— START Document —

# Refresh



## timpeac

Hi Mike

Would it be possible for you to make the pages of this site refresh when we use the browser forward and backwards buttons? I find that I am often manually refreshing as I flick backwards.

Not a big problem, but thought I´d mention it. Thanks.


----------



## Lancel0t

If this possible then it would be of great convenience for all of us.


----------



## mkellogg

You mean to automatically reload with the changes in the last minute?  My poor server is already becoming overloaded as it is.  I think you are going to have to keep hitting F5.

Mike


----------



## timpeac

mkellogg said:
			
		

> You mean to automatically reload with the changes in the last minute? My poor server is already becoming overloaded as it is. I think you are going to have to keep hitting F5.
> 
> Mike


 
Well not automatically reload if you are still looking at the same page (although that would be good!!) I meant as you flick back with the back arrow, that if something had changed on that last page then it would have the new info.

I am completely computer illiterate and so I have no idea if what I am asking would take rediculous extra resources etc, if so sorry.

I think your server is doing a great job, by the way!


----------



## Benjy

timpeac said:
			
		

> Well not automatically reload if you are still looking at the same page (although that would be good!!) I meant as you flick back with the back arrow, that if something had changed on that last page then it would have the new info.
> 
> I am completely computer illiterate and so I have no idea if what I am asking would take rediculous extra resources etc, if so sorry.
> 
> I think your server is doing a great job, by the way!



the problem lies with ie.. not the web pages. when you click back it reads from the cache. refresh makes it actually update from the webpage.


----------



## timpeac

Benjy said:
			
		

> the problem lies with ie.. not the web pages. when you click back it reads from the cache. refresh makes it actually update from the webpage.


 
But I know of sites, Benjy, where clicking on the back arrow does also refresh the page...as I say I'm not very computer literate though.


----------



## Benjy

timpeac said:
			
		

> But I know of sites, Benjy, where clicking on the back arrow does also refresh the page...as I say I'm not very computer literate though.


hmmm. could you gimme a link? maybe its ME whos lacking in understanding here


----------



## el alabamiano

timpeac said:
			
		

> But I know of sites, Benjy, where clicking on the back arrow does also refresh the page...as I say I'm not very computer literate though.


That's because a JavaScript code is placed in the "Head" of the HTML code, forcing an autorefresh. However, that's for individual pages, and I'm not sure it'd work within a forum setup.

At any rate, clicking Refresh isn't _that_ timeconsuming, is it?


----------



## cuchuflete

el alabamiano said:
			
		

> That's because a JavaScript code is placed in the "Head" of the HTML code, forcing an autorefresh. However, that's for individual pages, and I'm not sure it'd work within a forum setup.
> 
> At any rate, clicking Refresh isn't _that_ timeconsuming, is it?



Good points El Alabamiano!

— END Document —
— START Entries shown —

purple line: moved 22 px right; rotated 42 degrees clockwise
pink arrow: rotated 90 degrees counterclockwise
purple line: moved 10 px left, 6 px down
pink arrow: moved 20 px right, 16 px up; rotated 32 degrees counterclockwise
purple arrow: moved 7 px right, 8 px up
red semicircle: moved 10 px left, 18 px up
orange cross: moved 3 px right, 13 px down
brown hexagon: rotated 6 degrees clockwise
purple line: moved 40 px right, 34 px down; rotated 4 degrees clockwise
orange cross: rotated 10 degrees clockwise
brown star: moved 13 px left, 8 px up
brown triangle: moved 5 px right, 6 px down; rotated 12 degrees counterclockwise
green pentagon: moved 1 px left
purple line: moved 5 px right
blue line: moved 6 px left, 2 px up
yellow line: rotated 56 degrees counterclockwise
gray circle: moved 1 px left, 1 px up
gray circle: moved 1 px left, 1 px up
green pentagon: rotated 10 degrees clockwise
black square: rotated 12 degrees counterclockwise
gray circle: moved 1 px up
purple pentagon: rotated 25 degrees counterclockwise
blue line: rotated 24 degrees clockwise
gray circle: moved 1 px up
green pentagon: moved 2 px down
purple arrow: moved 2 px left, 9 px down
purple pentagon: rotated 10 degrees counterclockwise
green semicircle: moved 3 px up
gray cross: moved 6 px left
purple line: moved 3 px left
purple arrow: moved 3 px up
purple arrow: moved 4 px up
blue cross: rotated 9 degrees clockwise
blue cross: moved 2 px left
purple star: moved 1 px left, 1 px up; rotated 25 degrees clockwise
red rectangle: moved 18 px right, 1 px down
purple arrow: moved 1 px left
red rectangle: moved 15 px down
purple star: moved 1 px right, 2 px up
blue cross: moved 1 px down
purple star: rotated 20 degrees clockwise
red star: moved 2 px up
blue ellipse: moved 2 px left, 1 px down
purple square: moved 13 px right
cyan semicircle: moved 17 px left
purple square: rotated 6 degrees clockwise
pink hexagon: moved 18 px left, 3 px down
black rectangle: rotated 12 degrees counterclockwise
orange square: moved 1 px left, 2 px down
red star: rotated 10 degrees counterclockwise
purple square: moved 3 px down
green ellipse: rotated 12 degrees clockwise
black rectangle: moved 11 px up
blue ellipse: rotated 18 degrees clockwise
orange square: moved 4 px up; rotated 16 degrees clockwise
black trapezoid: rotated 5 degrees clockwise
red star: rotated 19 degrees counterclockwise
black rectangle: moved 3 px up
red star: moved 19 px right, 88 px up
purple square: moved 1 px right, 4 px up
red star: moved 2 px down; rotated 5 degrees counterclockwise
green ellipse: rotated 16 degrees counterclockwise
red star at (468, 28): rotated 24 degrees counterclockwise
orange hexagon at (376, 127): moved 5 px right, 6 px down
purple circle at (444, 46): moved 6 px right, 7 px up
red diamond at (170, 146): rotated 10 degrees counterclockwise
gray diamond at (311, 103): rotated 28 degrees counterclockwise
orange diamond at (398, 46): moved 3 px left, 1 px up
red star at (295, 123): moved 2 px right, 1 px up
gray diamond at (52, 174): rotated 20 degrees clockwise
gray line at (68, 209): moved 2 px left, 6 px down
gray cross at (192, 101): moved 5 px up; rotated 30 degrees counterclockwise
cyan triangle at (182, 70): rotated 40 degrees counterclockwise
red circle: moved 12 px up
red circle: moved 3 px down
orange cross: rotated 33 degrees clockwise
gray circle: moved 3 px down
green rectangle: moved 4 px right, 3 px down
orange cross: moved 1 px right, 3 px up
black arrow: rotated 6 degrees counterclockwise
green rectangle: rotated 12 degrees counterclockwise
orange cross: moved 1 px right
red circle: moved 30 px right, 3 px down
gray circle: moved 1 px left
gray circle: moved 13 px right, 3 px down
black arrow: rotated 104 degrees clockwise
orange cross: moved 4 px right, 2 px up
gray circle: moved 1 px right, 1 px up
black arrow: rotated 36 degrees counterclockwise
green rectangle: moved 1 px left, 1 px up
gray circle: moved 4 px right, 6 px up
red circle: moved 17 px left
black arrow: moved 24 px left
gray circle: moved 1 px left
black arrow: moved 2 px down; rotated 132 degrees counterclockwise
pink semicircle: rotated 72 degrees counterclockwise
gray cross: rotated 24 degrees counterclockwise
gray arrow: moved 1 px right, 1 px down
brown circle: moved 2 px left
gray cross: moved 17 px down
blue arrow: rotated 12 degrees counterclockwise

— END Entries shown —

— Written problem 1 —
In the thread, shorten the paragraph that starts "That's because a JavaScript code" and keep its main facts.
— Written problem 2 —
According to the thread, what key does mkellogg say people will have to keep hitting?
— Written problem 3 —
Echo the part of the thread that opens with the words "Would it be" and closes with "for all of us.".
The records aren't needed for any of this.

— Exercise result 1 —
Some sites refresh when you go back because JavaScript in the HTML "Head" forces an autorefresh. That works for individual pages, but the poster isn't sure it would work in a forum setup.

— Exercise result 2 —
F5.

— Exercise result 3 —
Would it be possible for you to make the pages of this site refresh when we use the browser forward and backwards buttons? I find that I am often manually refreshing as I flick backwards.

Not a big problem, but thought I´d mention it. Thanks.


----------



## Lancel0t

If this possible then it would be of great convenience for all of us.